Потом я поднял руку.
Рука была моя. И не моя. Загорелая до середины предплечья, а выше белая, как у всех, кто работает в рубахе с закатанными рукавами. Костяшки целые. На большом пальце нет шрама — того, что я оставил себе в восемьдесят восьмом, когда сорвался ключ на КамАЗе. Ногти обкусанные. И на тыльной стороне ладони нет коричневых пятен, которые повылезали после сорока и которых я стеснялся, подавая руку молодым клиентам.
Кожа была тугая и блестела.
Я сжал кулак. Он сжался целиком, до конца, без того щелчка в среднем суставе, который я слушал лет тридцать.
— Ну, — выговорил я вслух. — Ну ни хрена себе.
Голос был не мой. То есть мой, но такой, каким я его в последний раз слышал на кассете: выше, звонче, без хрипотцы и без ленивой тяжести, которую я нажил, командуя грузчиками через весь двор.
И вот тут меня накрыло.
Я сел — резко, без опоры, одним движением пресса, как не садился с девяносто пятого. Кровать взвыла всеми пружинами: панцирная сетка, продавленная посередине, с шишечками на спинках.
Комната была на месте вся. Комод с зеркалом. Занавеска в мелкий цветочек, и через неё бьёт белое утро. Стул с моими штанами. Гвоздь у двери, на гвозде фуфайка. И на стене — вырезанная из «Огонька» и приколотая четырьмя кнопками Алла Пугачёва, которую я повесил в семьдесят девятом и забыл на сорок лет так прочно, будто её и не было.
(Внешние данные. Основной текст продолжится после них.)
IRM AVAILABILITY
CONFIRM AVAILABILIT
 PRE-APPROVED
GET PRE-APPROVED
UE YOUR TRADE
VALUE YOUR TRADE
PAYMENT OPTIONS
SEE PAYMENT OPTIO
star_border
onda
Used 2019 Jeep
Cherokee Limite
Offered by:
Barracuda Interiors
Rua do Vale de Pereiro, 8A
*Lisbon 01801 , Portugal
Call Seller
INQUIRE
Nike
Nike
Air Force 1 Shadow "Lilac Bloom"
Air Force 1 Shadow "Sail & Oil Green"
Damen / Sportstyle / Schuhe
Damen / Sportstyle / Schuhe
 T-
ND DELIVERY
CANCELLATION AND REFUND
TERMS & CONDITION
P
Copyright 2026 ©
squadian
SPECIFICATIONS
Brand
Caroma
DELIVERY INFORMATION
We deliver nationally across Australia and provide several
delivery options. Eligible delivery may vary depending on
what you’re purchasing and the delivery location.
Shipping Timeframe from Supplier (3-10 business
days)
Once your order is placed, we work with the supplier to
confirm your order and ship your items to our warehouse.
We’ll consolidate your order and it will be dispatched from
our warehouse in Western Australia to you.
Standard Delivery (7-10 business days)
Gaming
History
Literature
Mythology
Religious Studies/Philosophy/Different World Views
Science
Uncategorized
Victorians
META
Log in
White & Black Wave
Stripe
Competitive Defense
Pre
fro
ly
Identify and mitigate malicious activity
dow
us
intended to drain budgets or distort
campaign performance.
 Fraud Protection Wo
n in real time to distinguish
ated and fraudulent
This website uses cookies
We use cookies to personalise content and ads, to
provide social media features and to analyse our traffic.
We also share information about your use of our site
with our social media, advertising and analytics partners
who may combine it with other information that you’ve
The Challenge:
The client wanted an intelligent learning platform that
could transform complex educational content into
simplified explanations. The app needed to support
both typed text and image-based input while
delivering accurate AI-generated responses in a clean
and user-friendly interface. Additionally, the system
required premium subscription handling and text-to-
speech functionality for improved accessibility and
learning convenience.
Я смотрел на Пугачёву, и Пугачёва смотрела на меня с видом человека, который знает больше, но не скажет.
Одеяло сползло.
И тут я обнаружил, что я в этом деле не один.
Оно стояло. Гордо, нагло, во всей своей утренней бессмысленной силе — просто потому, что утро, просто потому, что двадцать два года, просто потому, что может. Никакой причины. Никакой женщины в радиусе трёх километров. Никакого повода.
Я сидел на панцирной кровати и смотрел на это дело сверху вниз, как смотрят на старого товарища, которого похоронили, а он пришёл на поминки и просит налить.
— Здорово, — обратился я к нему. — Ты чего это.
Оно не ответило. Оно стояло.
Последние лет восемь мы с ним общались по предварительной записи и с уговорами. С таблетками пару раз, чего греха таить. А тут — просто так. Даром. Без спроса. Утром вторника или какой там сегодня день.
И я, шестидесятивосьмилетний мужик, полтора часа назад помиравший под мокрым снегом у чужой фуры, сидел голый в собственной комнате в собственном родительском доме и хохотал в голос — сипло, беззвучно, зажимая рот ладонью, — потому что если это бред умирающего мозга, то мозг у меня, оказывается, был очень хороший, и жаль, что я им так мало пользовался.
Отсмеявшись, я встал.
Встал и чуть не упал — не от слабости, а от избытка. Я вложил в подъём столько усилия, сколько нужно шестидесятивосьмилетнему, а встало двадцатидвухлетнее, и меня подбросило почти до потолка. Я схватился за спинку кровати и постоял, привыкая.
Пол был холодный. Доски, крашенные тёмно-красным, вытертые посередине до дерева.